(Beginning of DATASET CONTENT)

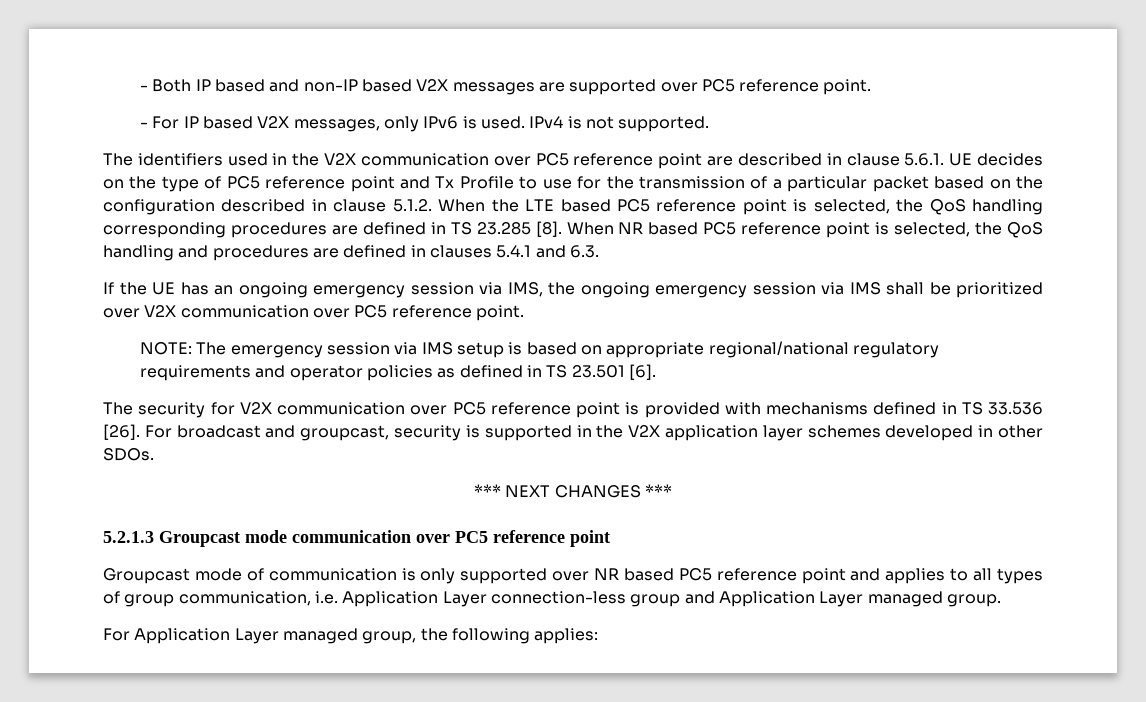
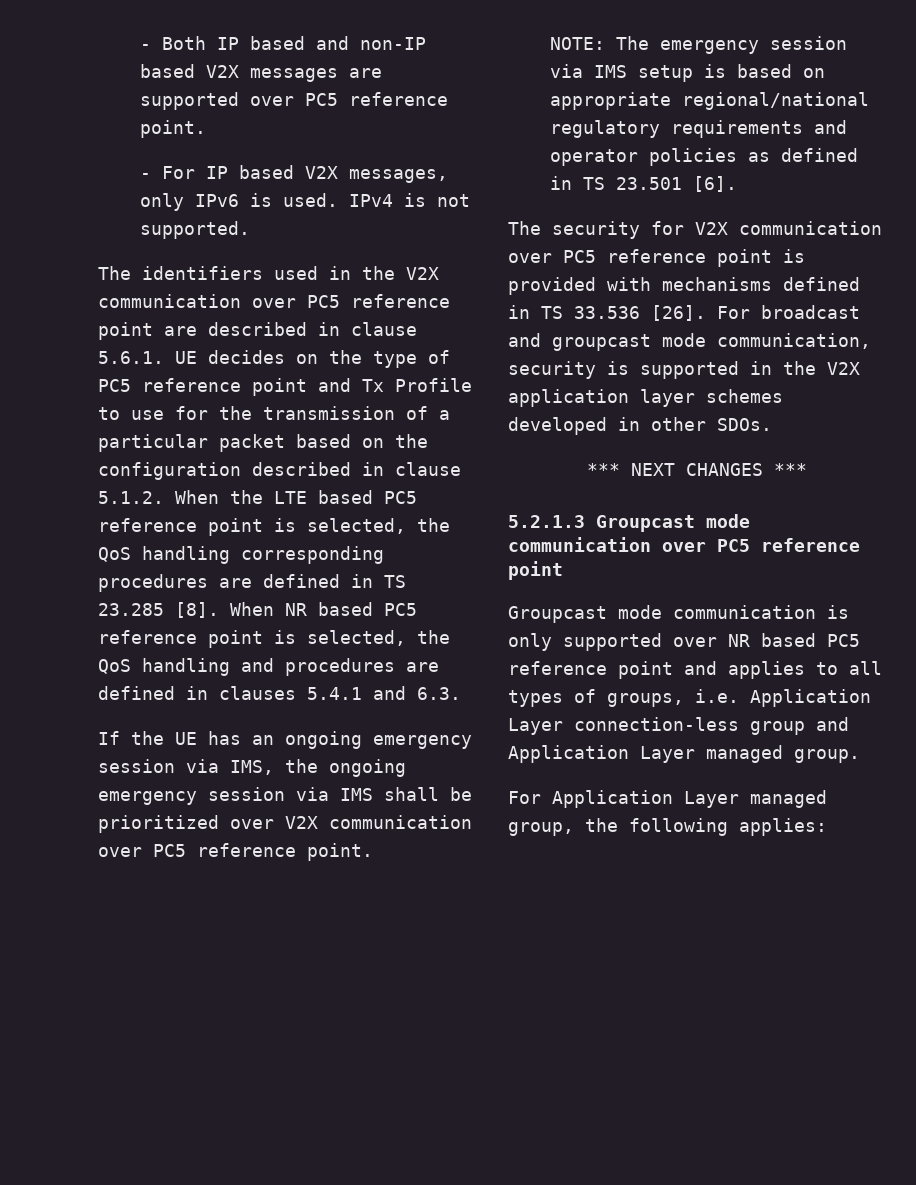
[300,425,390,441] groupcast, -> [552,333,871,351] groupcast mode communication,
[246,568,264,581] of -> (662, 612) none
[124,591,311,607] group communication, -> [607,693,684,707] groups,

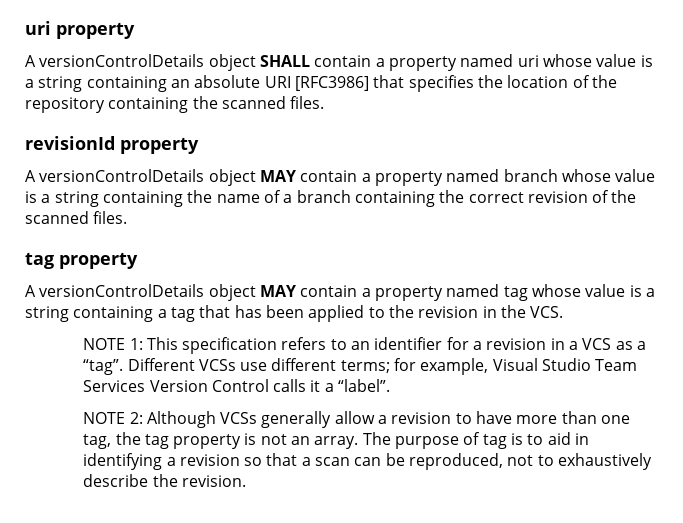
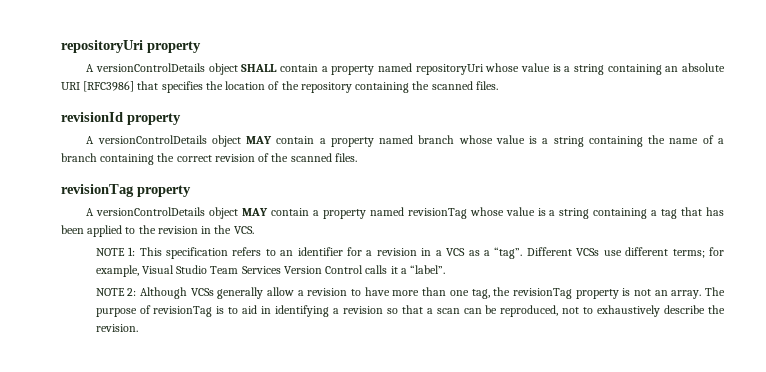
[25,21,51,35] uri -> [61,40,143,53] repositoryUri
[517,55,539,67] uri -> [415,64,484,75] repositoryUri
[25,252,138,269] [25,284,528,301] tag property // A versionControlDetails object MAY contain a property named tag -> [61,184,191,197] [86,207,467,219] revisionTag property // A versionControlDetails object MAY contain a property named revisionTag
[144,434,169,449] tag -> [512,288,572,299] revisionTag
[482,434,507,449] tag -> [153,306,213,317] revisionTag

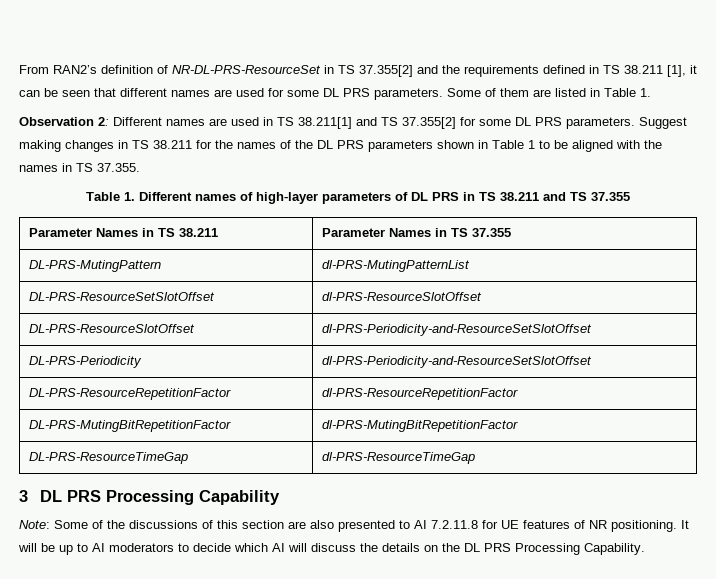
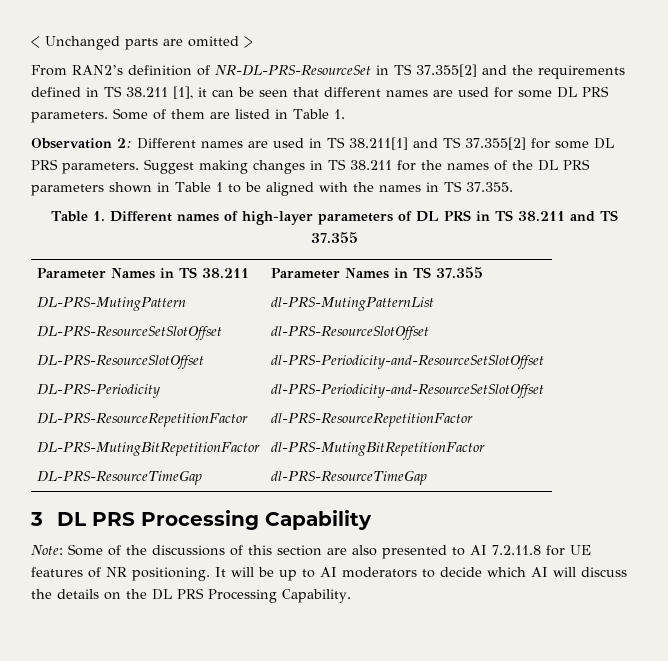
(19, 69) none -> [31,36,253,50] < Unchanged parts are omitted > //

(End of DATASET CONTENT)
(Beginning of DATASET CONTENT)

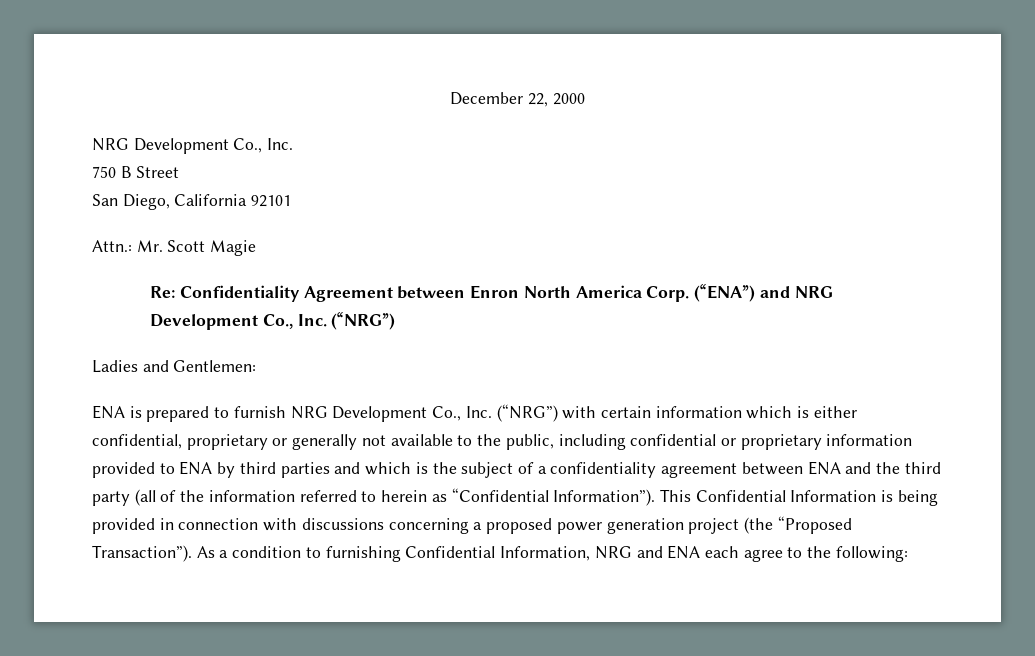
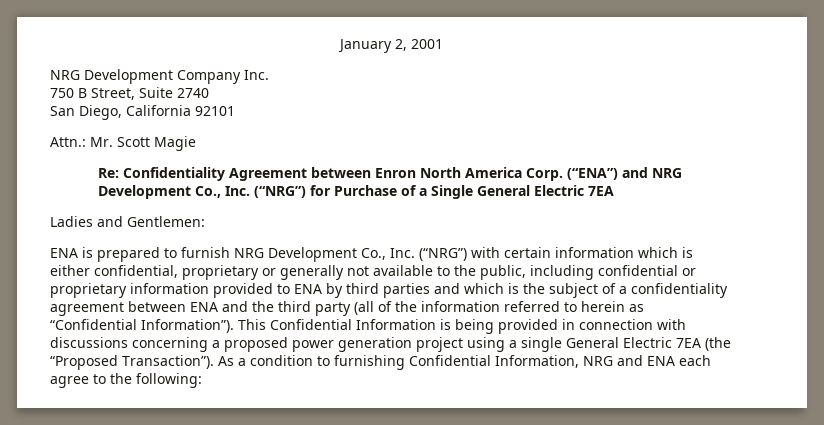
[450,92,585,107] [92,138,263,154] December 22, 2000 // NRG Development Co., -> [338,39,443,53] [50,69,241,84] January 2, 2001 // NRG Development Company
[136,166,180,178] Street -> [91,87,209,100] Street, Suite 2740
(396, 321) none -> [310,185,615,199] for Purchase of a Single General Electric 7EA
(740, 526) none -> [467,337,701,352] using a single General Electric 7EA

(End of DATASET CONTENT)
(Beginning of DATASET CONTENT)

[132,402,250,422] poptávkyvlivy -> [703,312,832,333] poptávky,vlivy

(End of DATASET CONTENT)

» ACTIVITY: For each line of the entries that includes "none", show that line.

» RESULT OF THIS TASK:
[246,568,264,581] of -> (662, 612) none
(19, 69) none -> [31,36,253,50] < Unchanged parts are omitted > //
(396, 321) none -> [310,185,615,199] for Purchase of a Single General Electric 7EA
(740, 526) none -> [467,337,701,352] using a single General Electric 7EA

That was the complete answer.